*** Text provided Section Begins ***

Named regexp variables, an extension proposal.

Sun May 14 14:24:08 EDT 2006

"Paddy" <paddy3118 at netscape.net> wrote in message
news:1147598275.868430.203300 at g10g2000cwb.googlegroups.com...
> It's difficult to switch to parsers for me even though examples like
> pyparsing seem readable, I do want to skip what I am not interested in
> rather than having to write a parser for everything. But converely,
> when something skipped does bite me - I want to be able to easily add
> it in.
>
> Are their any examples of this kind of working with parsers?
>

pyparsing offers several flavors of skipping over uninteresting text.  The
most obvious is scanString.  scanString is a generator function that scans
through the input text looking for pattern matches (multiple patterns can be
OR'ed together) - when a match is found, the matching tokens, start, and end
locations are yielded.  Here's a short example that ships with pyparsing:

from pyparsing import Word, alphas, alphanums, Literal, restOfLine,
OneOrMore, Empty

# simulate some C++ code
testData = """
#define MAX_LOCS=100
#define USERNAME = "floyd"
#define PASSWORD = "swordfish"

a = MAX_LOCS;
CORBA::initORB("xyzzy", USERNAME, PASSWORD );

"""

#################
print "Example of an extractor"
print "----------------------"

# simple grammar to match #define's
ident = Word(alphas, alphanums+"_")
macroDef = Literal("#define") + ident.setResultsName("name") + "=" +
restOfLine.setResultsName("value")
for t,s,e in macroDef.scanString( testData ):
    print t.name,":", t.value

# or a quick way to make a dictionary of the names and values
macros = dict([(t.name,t.value) for t,s,e in macroDef.scanString(testData)])
print "macros =", macros
print

--------------------
prints:
Example of an extractor
----------------------
MAX_LOCS : 100
USERNAME :  "floyd"
PASSWORD :  "swordfish"

*** Text provided Section Ends ***

*Parts of the exercise*
1: In the pyparsing post, what does scanString yield each time it finds a match?
2: Explain why Paddy finds it hard to switch to parsers, according to the pyparsing post.
3: Write out the part of the pyparsing post starting with "for t,s,e in macroDef.scanString( testData" and going on through "t,s,e in macroDef.scanString(testData)])".

*** Data Section Begins ***

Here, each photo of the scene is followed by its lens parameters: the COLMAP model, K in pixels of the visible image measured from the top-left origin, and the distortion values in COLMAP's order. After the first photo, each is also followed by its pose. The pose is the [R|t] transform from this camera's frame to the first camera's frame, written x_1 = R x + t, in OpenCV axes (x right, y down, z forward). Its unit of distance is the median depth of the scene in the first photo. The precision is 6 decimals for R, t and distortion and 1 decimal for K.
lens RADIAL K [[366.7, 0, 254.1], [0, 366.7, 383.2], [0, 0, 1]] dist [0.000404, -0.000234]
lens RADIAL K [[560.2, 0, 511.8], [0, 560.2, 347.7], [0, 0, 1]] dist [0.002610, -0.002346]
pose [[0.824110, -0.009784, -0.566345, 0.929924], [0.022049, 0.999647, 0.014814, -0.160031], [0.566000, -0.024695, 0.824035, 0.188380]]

*** Data Section Ends ***
*** Data Section Begins ***

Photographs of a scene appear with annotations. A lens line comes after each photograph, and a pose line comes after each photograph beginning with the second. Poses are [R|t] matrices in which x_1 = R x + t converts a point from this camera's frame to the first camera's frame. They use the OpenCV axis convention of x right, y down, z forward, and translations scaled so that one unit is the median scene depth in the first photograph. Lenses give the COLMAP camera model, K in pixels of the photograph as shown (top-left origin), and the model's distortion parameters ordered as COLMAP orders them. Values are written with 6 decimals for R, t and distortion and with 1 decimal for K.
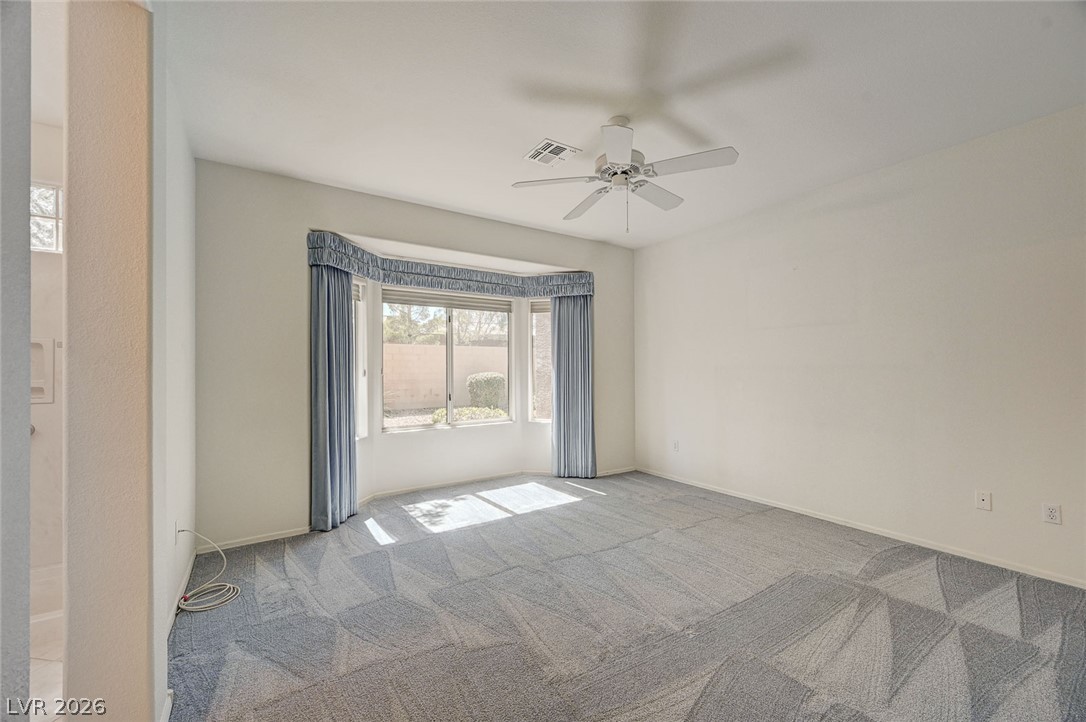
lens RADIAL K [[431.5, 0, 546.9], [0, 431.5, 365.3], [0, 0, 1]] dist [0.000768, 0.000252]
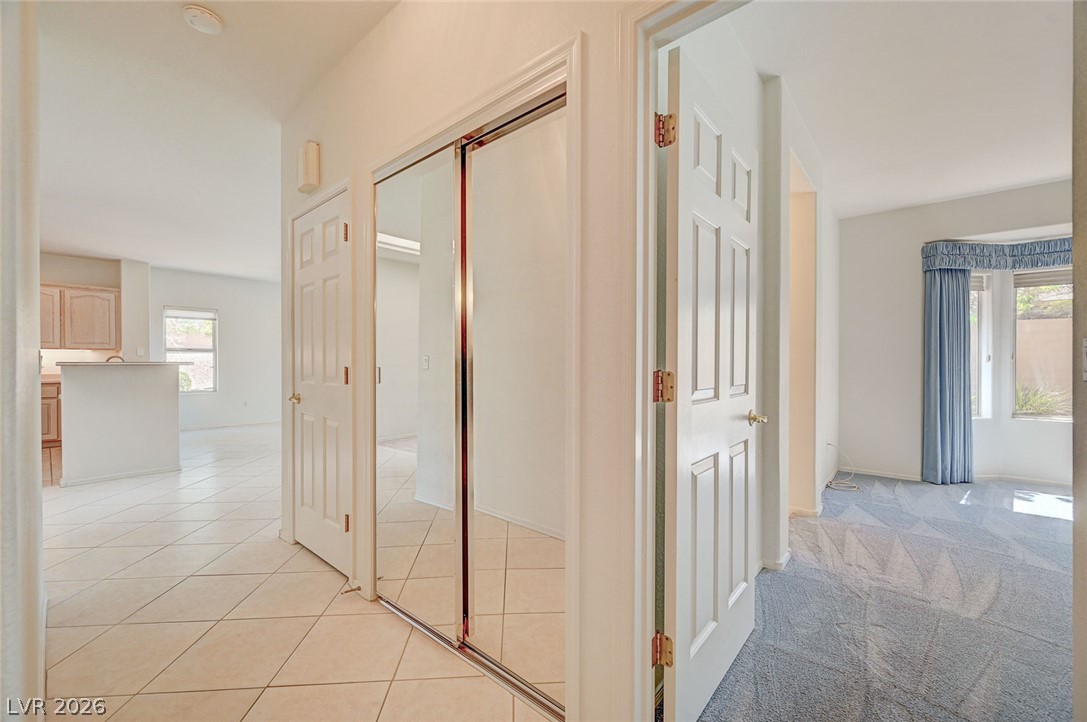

*** Data Section Ends ***

*Solutions to the problems*
1: The matching tokens, the start location and the end location.

2: Even though pyparsing examples seem readable, Paddy wants to skip the parts of the text that are not of interest instead of writing a parser for everything. Paddy also wants to be able to add a skipped part back in easily when it causes trouble.

3:
for t,s,e in macroDef.scanString( testData ):
    print t.name,":", t.value

# or a quick way to make a dictionary of the names and values
macros = dict([(t.name,t.value) for t,s,e in macroDef.scanString(testData)])